» Texto fornecido:
··········

Muitos métodos de occisão são dolorosos para os animais. O atordoamento torna‑se, assim, necessário, para provocar nos animais um estado de inconsciência e uma perda de sensibilidade antes ou no momento da occisão. Medir a perda de consciência e de sensibilidade de um animal é uma operação complexa que deverá ser realizada de acordo com métodos aprovados cientificamente. Convém, no entanto, assegurar um acompanhamento mediante indicadores, a fim de avaliar a eficiência do procedimento em condições reais.

(21)

O controlo da eficácia do atordoamento baseia‑se principalmente na avaliação do estado de consciência e da sensibilidade dos animais. O estado de consciência de um animal traduz‑se essencialmente pela sua capacidade de sentir emoções e de controlar os seus movimentos voluntários. Salvo algumas exceções, como a eletroimobilização ou outras paralisias provocadas, pode presumir‑se que um animal está inconsciente quando perde a sua posição natural de pé, não está desperto e não mostra sinais de emoções positivas ou negativas, como medo ou excitação. A sensibilidade dos animais é essencialmente a sua capacidade de sentir dor. Em geral, pode presumir‑se que um animal perdeu a sensibilidade quando não apresenta reflexos ou reações a estímulos como os sons, os odores, a luz ou o contacto físico.

[…]

(33)

··········

» Objetivo indicado 1: Reformule em forma de lista, de modo mais breve, o parágrafo do texto sobre o atordoamento de animais que começa por «O controlo da eficácia do atordoamento», conservando os factos principais.
» Objetivo indicado 2: Transcreva textualmente o trecho do texto sobre o atordoamento de animais compreendido entre "O controlo da" e "o contacto físico.", ambos incluídos.

» Dados fornecidos:
··········

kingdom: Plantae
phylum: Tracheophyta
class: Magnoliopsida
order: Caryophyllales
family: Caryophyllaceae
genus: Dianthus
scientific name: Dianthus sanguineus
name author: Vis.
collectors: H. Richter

··········

» Resultado correto 1:
- O controlo da eficácia do atordoamento baseia‑se sobretudo na avaliação do estado de consciência e da sensibilidade dos animais.
- Consciência: essencialmente a capacidade de sentir emoções e de controlar os movimentos voluntários.
- Salvo exceções como a eletroimobilização ou outras paralisias provocadas, presume‑se inconsciente o animal que perde a posição natural de pé, não está desperto e não mostra sinais de emoções positivas ou negativas, como medo ou excitação.
- Sensibilidade: essencialmente a capacidade de sentir dor.
- Em geral, presume‑se que perdeu a sensibilidade o animal que não apresenta reflexos nem reações a estímulos como sons, odores, luz ou contacto físico.

» Resultado correto 2:
O controlo da eficácia do atordoamento baseia‑se principalmente na avaliação do estado de consciência e da sensibilidade dos animais. O estado de consciência de um animal traduz‑se essencialmente pela sua capacidade de sentir emoções e de controlar os seus movimentos voluntários. Salvo algumas exceções, como a eletroimobilização ou outras paralisias provocadas, pode presumir‑se que um animal está inconsciente quando perde a sua posição natural de pé, não está desperto e não mostra sinais de emoções positivas ou negativas, como medo ou excitação. A sensibilidade dos animais é essencialmente a sua capacidade de sentir dor. Em geral, pode presumir‑se que um animal perdeu a sensibilidade quando não apresenta reflexos ou reações a estímulos como os sons, os odores, a luz ou o contacto físico.